Das Umstandsmoment erfordert besondere Umstände, auf Grund derer sich der Unterhaltsverpflichtete nach Treu und Glauben darauf einrichten kann, dass der Berechtigte sein Recht nicht mehr geltend macht (BGH FamRZ 1988, 370, 372). Sieht ein Unterhaltsgläubiger von der zeitnahen Durchsetzung seiner Ansprüche ab, erweckt sein Verhalten regelmäßig den Eindruck, er sei in dem fraglichen Zeitraum nicht bedürftig. Diese Grundsätze gelten auch, soweit es rechtshängige oder - wie es hier der Fall ist - titulierte Forderungen betrifft. Es gibt keinen Rechtssatz dahin, dass solche Forderungen nicht der Verwirkung unterliegen (OLG Schleswig NJWE-FER 2000, 27; i. E. auch OLG Düsseldorf NJWE-FER 2001, 69, 70). Gerade in Fällen titulierter Forderungen kann auf Grund des Absehens des Gläubigers von der zeitnahen Durchsetzung seiner Ansprüche nach Treu und Glauben der Eindruck der Nichtgeltendmachung erweckt werden, da die Durchsetzung titulierter Forderungen jedenfalls in der Regel näher liegt als bei nicht titulierten Forderungen (BGH NJWE-FER 1999, 269; Brandenburgisches OLG, JAmt 2001, 376, 377; OLG Frankfurt, FamRZ 1999, 1163; a. A. OLG Stuttgart, FamRZ 1999, 859).
Nach diesen Grundsätzen kommt eine Verwirkung für die Zeit von einem Jahr vor der erneuten Geltendmachung des rückständigen Unterhaltes nicht in Betracht. Die Beklagte betreibt seit März 2003 die Zwangsvollstreckung hinsichtlich der rückständigen Unterhaltsbeträge.

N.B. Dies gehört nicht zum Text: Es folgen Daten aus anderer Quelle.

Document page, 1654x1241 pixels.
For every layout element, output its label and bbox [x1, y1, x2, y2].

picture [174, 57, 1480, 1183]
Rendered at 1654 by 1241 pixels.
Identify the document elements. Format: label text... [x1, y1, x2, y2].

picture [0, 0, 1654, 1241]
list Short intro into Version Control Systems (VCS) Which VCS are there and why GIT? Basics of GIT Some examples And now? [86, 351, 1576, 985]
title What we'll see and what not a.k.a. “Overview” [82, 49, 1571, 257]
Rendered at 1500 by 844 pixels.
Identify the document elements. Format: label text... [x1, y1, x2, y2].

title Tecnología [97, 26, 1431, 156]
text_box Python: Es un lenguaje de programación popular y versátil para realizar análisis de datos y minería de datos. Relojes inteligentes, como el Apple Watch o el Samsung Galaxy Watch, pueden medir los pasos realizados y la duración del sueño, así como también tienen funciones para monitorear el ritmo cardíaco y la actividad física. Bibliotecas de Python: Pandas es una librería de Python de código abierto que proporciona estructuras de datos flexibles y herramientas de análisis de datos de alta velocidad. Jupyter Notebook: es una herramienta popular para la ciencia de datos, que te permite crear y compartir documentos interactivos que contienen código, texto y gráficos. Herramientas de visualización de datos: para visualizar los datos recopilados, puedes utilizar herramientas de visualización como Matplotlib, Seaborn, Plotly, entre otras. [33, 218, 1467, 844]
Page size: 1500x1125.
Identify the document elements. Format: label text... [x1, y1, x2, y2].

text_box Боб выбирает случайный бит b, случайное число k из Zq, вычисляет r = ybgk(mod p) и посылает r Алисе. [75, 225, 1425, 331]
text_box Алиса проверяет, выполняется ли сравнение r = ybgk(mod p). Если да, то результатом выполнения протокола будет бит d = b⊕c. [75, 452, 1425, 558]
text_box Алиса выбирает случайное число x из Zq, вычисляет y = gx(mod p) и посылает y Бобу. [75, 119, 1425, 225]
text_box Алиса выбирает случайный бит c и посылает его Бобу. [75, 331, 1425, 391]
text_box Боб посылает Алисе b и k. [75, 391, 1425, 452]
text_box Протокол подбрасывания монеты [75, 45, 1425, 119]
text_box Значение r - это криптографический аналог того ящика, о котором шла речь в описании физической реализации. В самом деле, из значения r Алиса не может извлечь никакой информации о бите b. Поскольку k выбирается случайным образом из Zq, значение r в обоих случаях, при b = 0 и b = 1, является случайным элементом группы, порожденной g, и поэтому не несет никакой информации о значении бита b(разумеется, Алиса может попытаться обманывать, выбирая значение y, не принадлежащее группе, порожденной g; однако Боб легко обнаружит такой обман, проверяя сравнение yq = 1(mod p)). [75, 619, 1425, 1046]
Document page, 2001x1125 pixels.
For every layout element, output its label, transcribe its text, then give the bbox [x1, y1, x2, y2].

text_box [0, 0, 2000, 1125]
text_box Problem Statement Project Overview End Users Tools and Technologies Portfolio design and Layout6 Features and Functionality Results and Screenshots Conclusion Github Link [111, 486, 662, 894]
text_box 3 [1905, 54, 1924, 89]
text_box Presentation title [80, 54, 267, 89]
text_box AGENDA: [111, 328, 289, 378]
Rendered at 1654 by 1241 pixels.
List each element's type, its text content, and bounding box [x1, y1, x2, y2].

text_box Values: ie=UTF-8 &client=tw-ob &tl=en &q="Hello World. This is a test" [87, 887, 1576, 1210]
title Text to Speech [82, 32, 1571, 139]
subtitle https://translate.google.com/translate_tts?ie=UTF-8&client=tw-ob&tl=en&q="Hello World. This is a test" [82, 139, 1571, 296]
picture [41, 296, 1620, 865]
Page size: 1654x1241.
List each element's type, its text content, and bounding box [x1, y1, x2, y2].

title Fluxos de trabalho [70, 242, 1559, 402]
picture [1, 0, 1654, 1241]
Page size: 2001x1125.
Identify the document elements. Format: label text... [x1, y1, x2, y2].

Für die vor dem Monat März liegenden 12 Monate, d. h. für die Zeit von März 2002 bis einschließlich Februar 2003, kommt daher nach den vorangestellten Grundsätzen auf keinen Fall eine Verwirkung in Betracht.
Für die Zeit ab März 2003 - der Kläger begehrt die Unzulässigkeitserklärung ohne jede zeitliche Begrenzung - kann Verwirkung schon deshalb nicht angenommen werden, weil es hier an einem Zeitmoment des Verwirkungstatbestandes naturgemäß fehlt.
2.
Die Ansprüche sind auch nicht verwirkt, soweit sie vor März 2002 entstanden sind.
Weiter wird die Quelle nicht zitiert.